This dissolution between the real and the staged is also a defining trait of four very different artists—Kimowan Metchewais, Zanele Muholi, Buck Ellison, and Tyler Mitchell—whose portraits are revelatory. Though Cree artist Metchewais passed away in 2011, Aperture’s more recent reprisals of his work affirm the power of the small photograph self-portrait to upend longstanding racial stereotypes. His specific use of Polaroid portraits not only afforded him a malleable medium to dissect, rearrange, and then display on large-scale paper but also gave him a “visual sovereignty” that contested the willful erasure of and violence against Indigenous communities by the State. Muholi’s Brave Beauties (2014), on the other hand, is a series of portraits about Black trans women in South Africa that calls attention to the way in which Black queer or lesbian South Africans are vulnerable to gender-based violence. “Today, lesbians in South Africa are brutally murdered,” Muholi told Deborah Willis for Aperture’s Spring 2015 issue, “Queer.” “‘Curative rape’ is used on us. That forces me to redefine what visual activism is.” Muholi adds, “Art needs to be political—or let me say that my art is political. It’s not for show. It’s not for play.”

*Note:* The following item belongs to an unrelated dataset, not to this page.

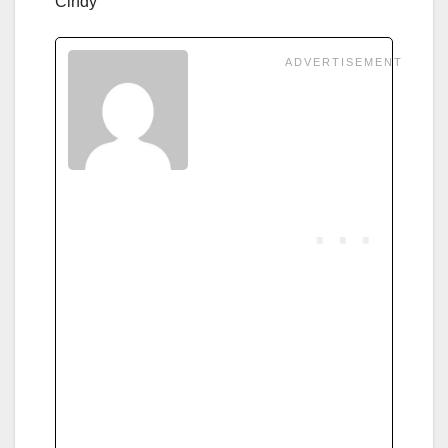
Cindy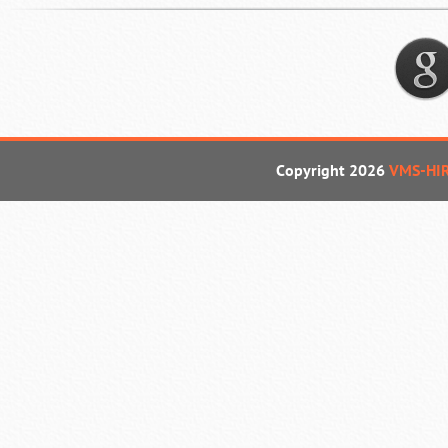
Copyright 2026
VMS-HI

In contrast, Ellison uses models to re-create those intimate moments among the white elite in which racial and class hierarchies are reinscribed. And by giving us access to the inner worlds of such white privilege, Ellison reveals and gravely reminds us how power is informally yet consistently wielded, even in the prosaic space of a dressing room or family driveway.
And in the decade-ending “Utopia” issue, I had the good fortune of exploring how Mitchell’s aesthetic flips white privilege on its head. He lingers in the imaginative possibilities of Blackness, often capturing his friends and fashion icons from throughout the African diaspora in relaxed settings and in nature. “Inherent to photography, especially when you think of it historically, is a strong hierarchy, where the photographer is the one with all the power, the one who is seeing,” he told me. “And the person being seen has almost no power. So, for me personally as a photographer, I ask myself, ‘What are the things I can do to lessen these inherent hierarchies in the photography-shoot structure of seeing and being seen?’” In his oeuvre, the wide-scale portraits become landscapes in which Black people find a haven, and the ability to rest is rendered as justice.
As for my children, they are now obsessed with the technologies of their age. TikTok, Zoom backgrounds, and iPad screenshots are their preferred forms of self-expression. As I struggle to find a way to store those images, I have begun to print out a select few from my phone and put them in our brand-new photo-albums as a way of safeguarding our memories for the future.